Task to carry out: Pull out every line in the records that contains the word "axis" and copy each one in full.

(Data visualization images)
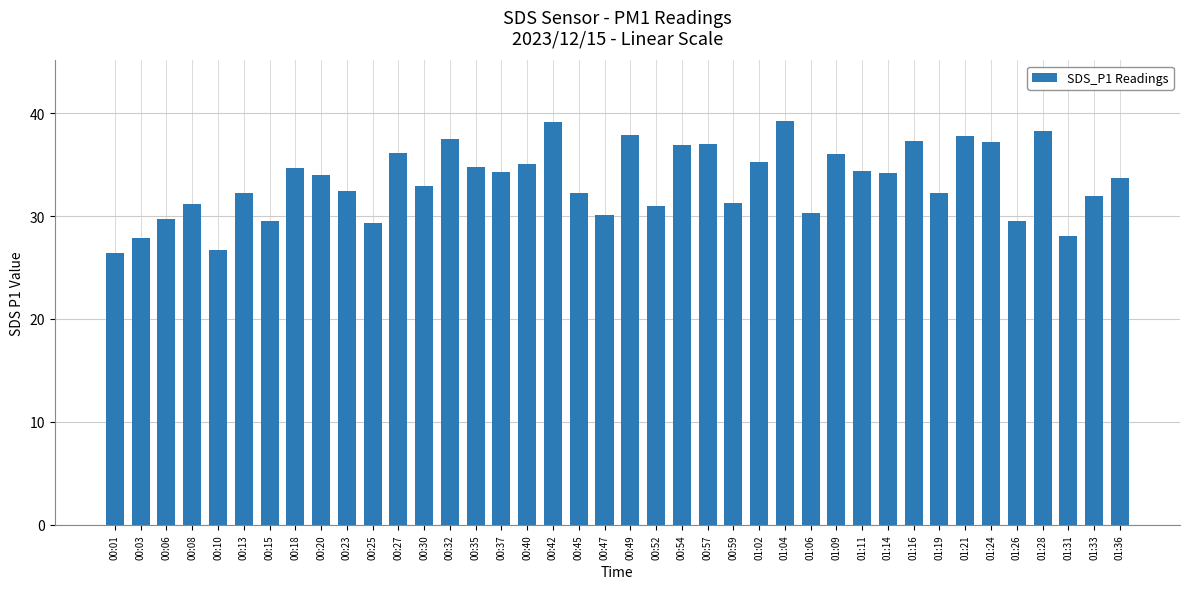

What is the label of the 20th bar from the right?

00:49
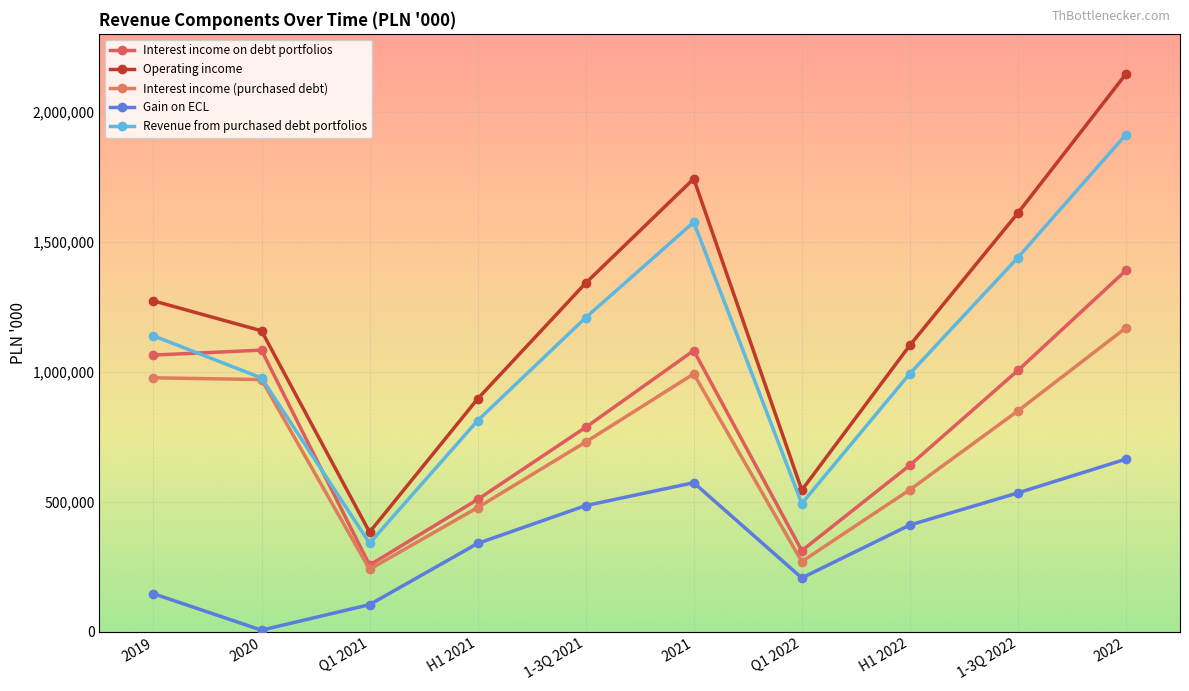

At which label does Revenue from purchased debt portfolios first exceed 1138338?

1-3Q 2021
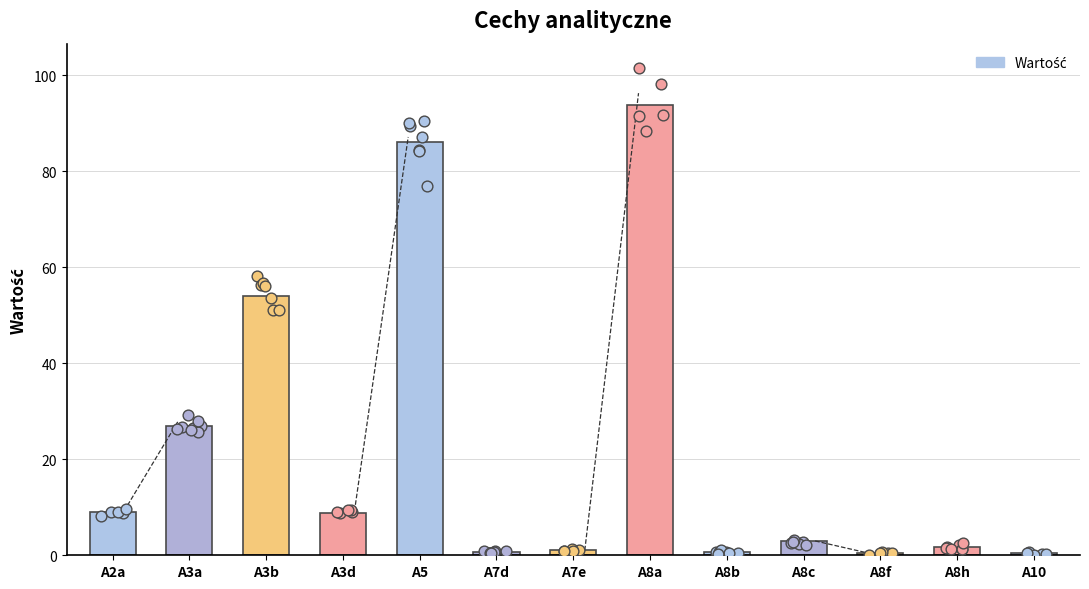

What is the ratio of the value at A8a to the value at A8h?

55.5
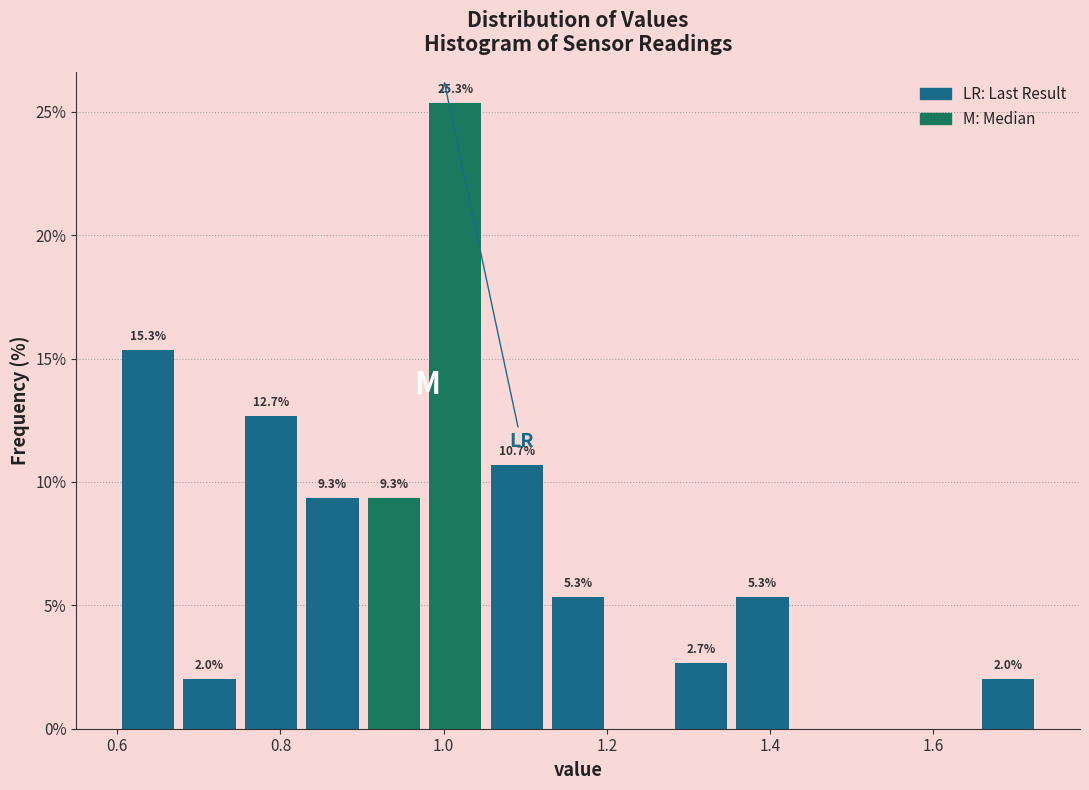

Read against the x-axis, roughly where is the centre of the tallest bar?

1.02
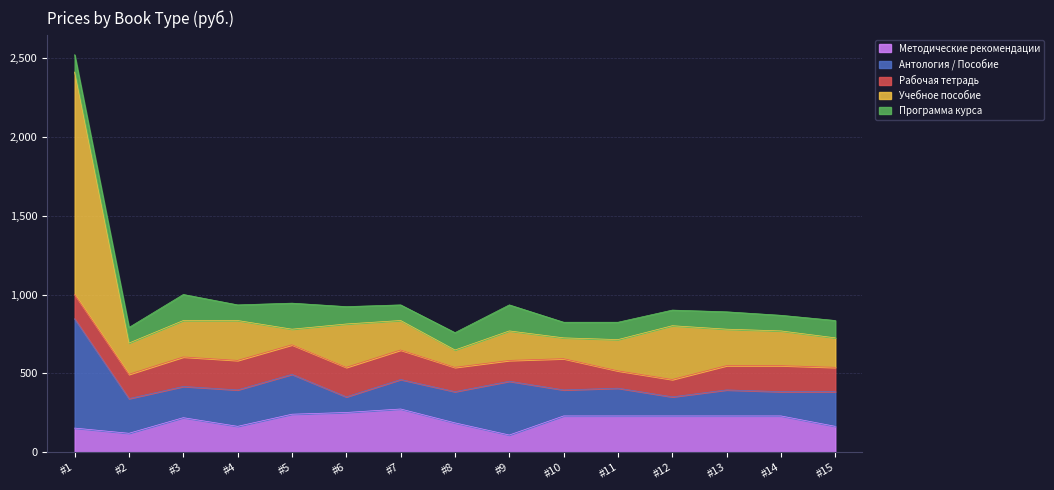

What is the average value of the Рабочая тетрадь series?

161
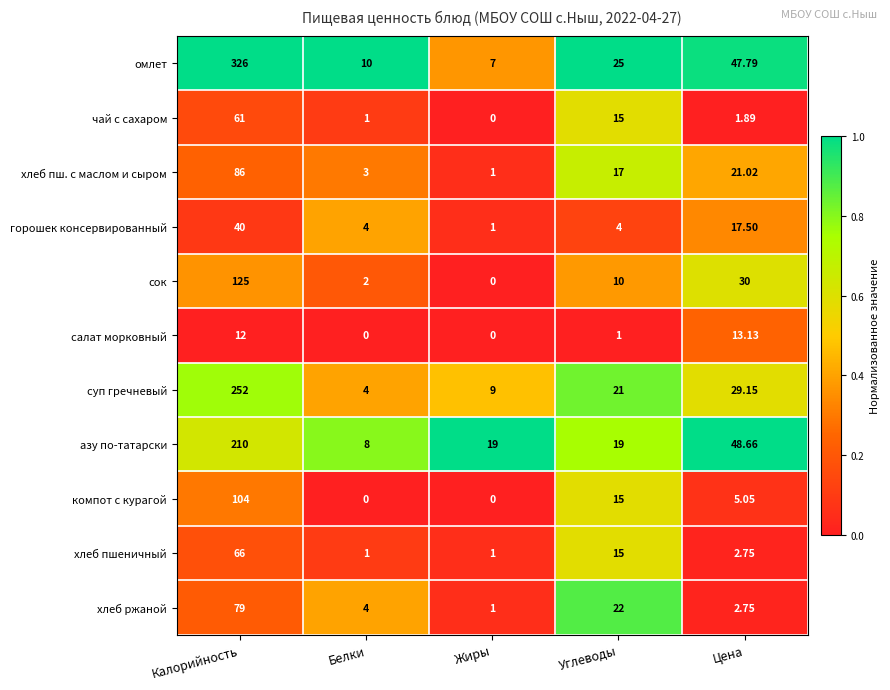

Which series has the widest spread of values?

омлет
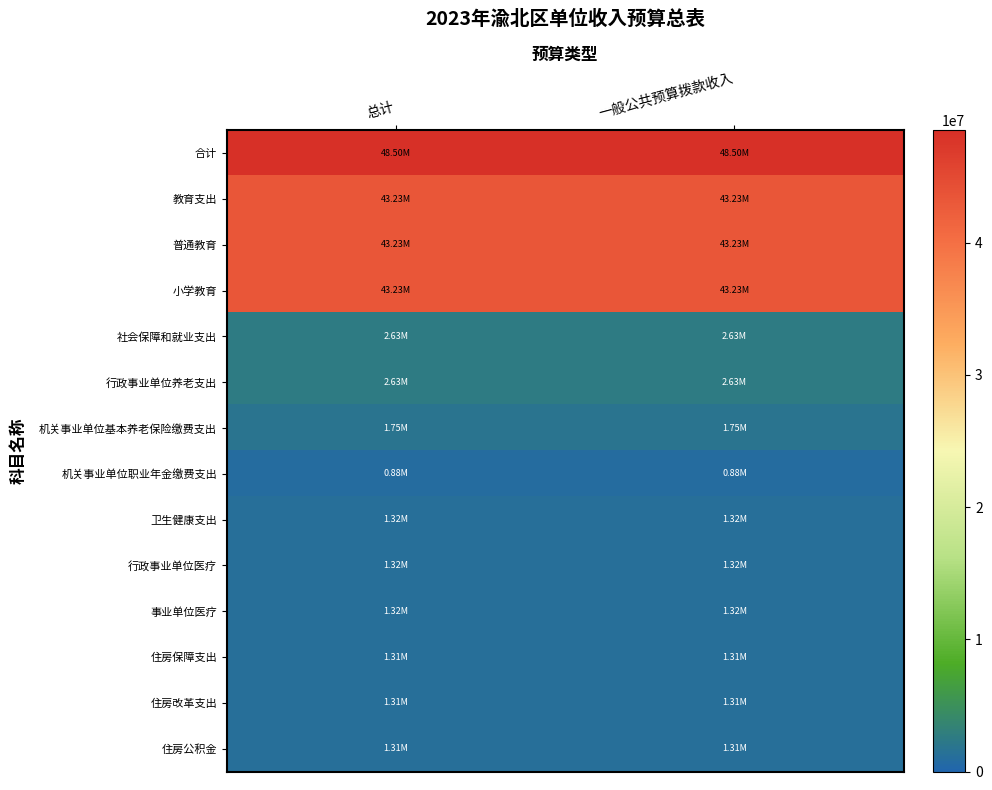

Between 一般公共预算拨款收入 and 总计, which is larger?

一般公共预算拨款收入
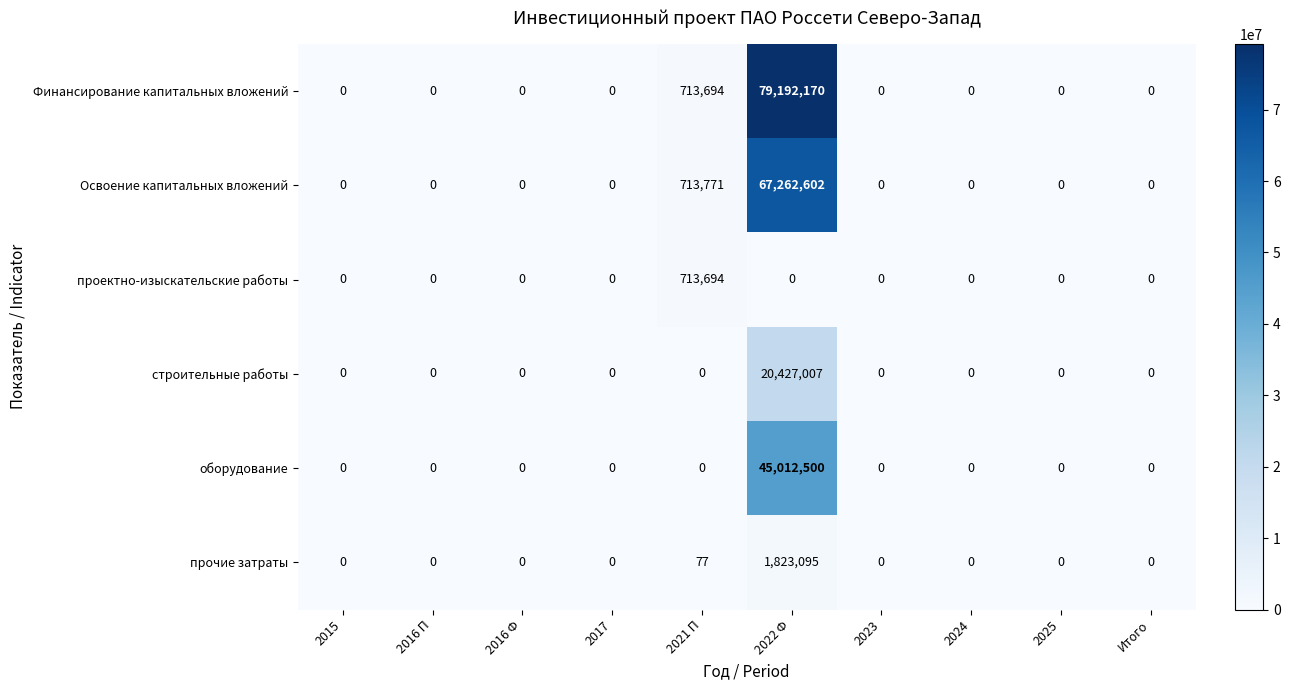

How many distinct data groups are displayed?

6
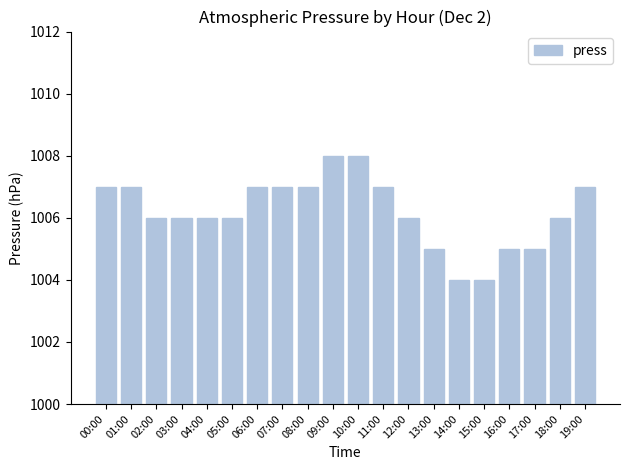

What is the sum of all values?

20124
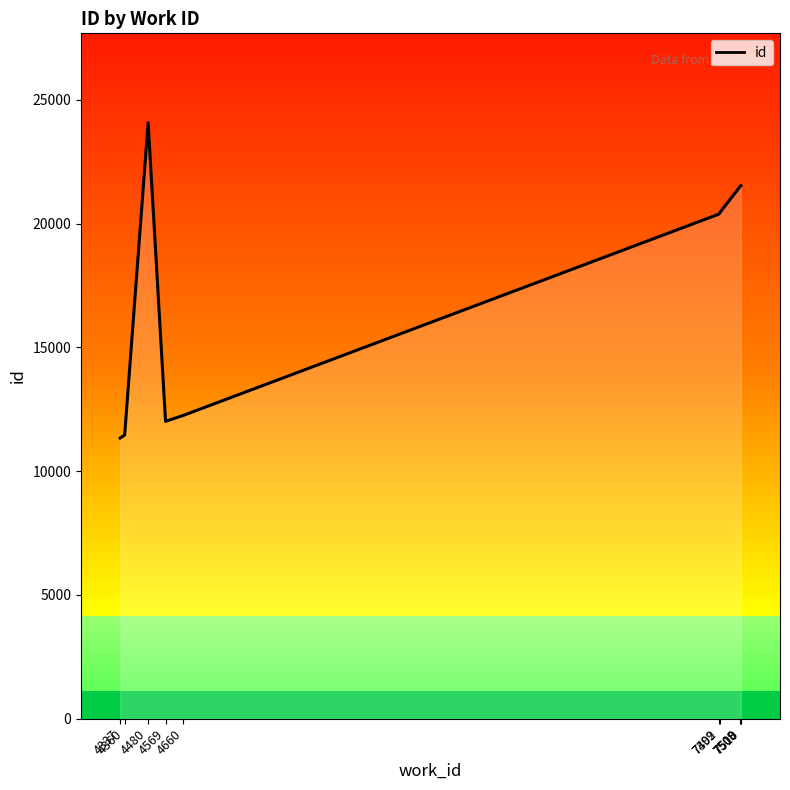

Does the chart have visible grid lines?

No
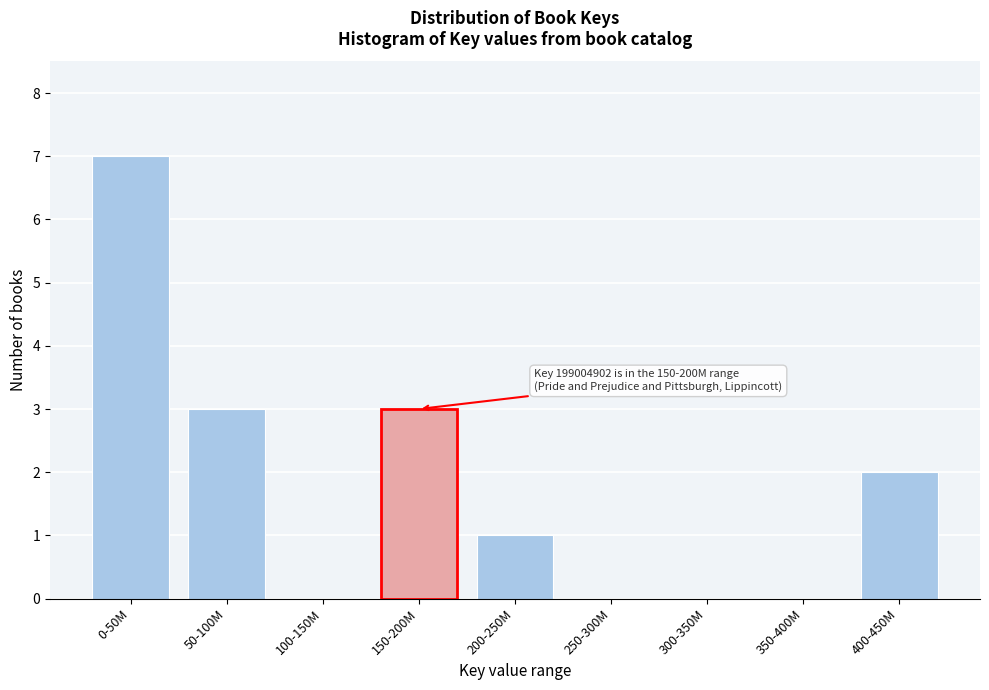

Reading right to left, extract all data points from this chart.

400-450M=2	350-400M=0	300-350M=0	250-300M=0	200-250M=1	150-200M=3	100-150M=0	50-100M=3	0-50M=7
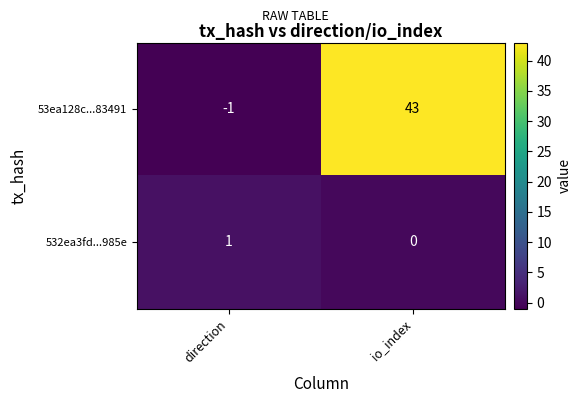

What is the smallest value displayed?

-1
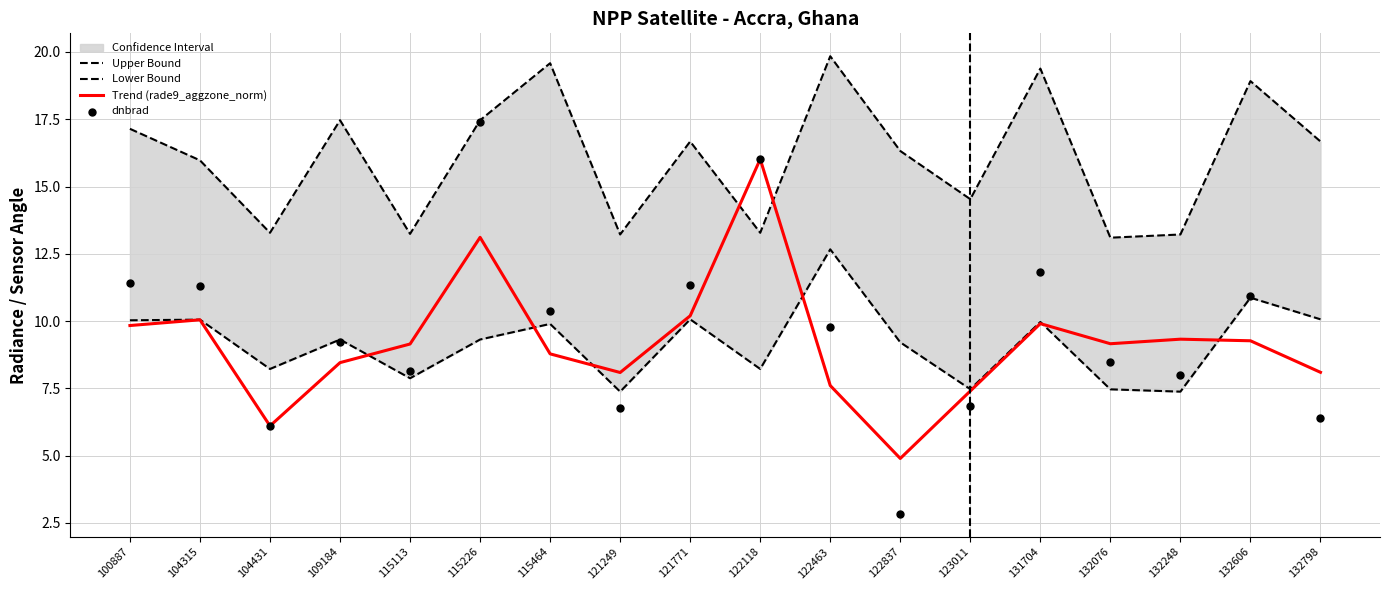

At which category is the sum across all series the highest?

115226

Response to the task:
Read against the x-axis, roughly where is the centre of the tallest bar?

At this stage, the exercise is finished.